[Chart interpretation exercises]
· · · · · · ·

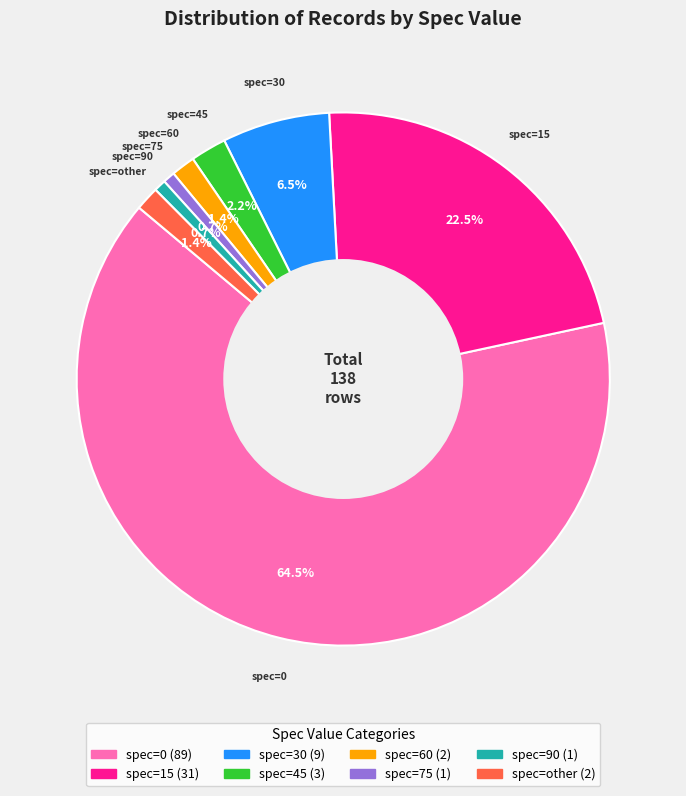

To the nearest percent, what is the difference between the largest and smallest slice percentages?

64%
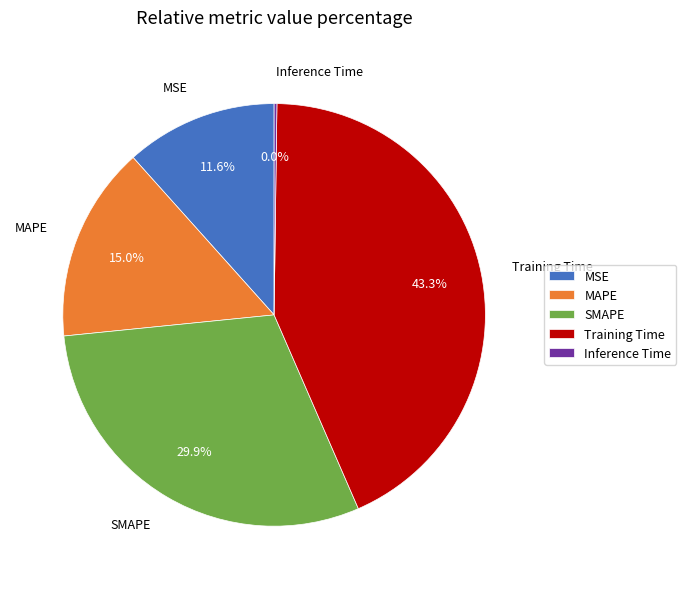

To the nearest percent, what is the difference between the largest and smallest slice percentages?

43%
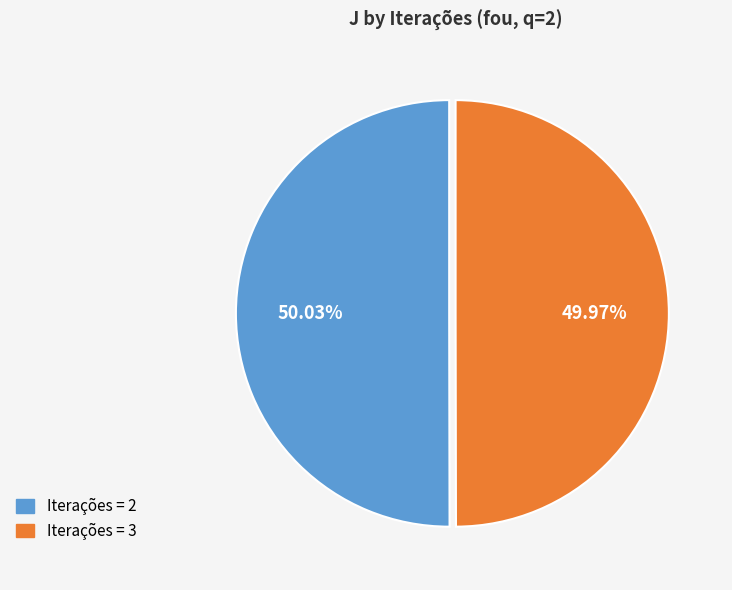

Is the sum of Iterações = 3 and Iterações = 2 greater than half?

Yes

· · · · · · ·

Task description:
Present every line of the listing above as a JSON list of strings, with one string per line, and omit blank lines. Leave out the pictures.

Output below:
[
  "To the nearest percent, what is the difference between the largest and smallest slice percentages?",
  "64%",
  "To the nearest percent, what is the difference between the largest and smallest slice percentages?",
  "43%",
  "Is the sum of Iterações = 3 and Iterações = 2 greater than half?",
  "Yes"
]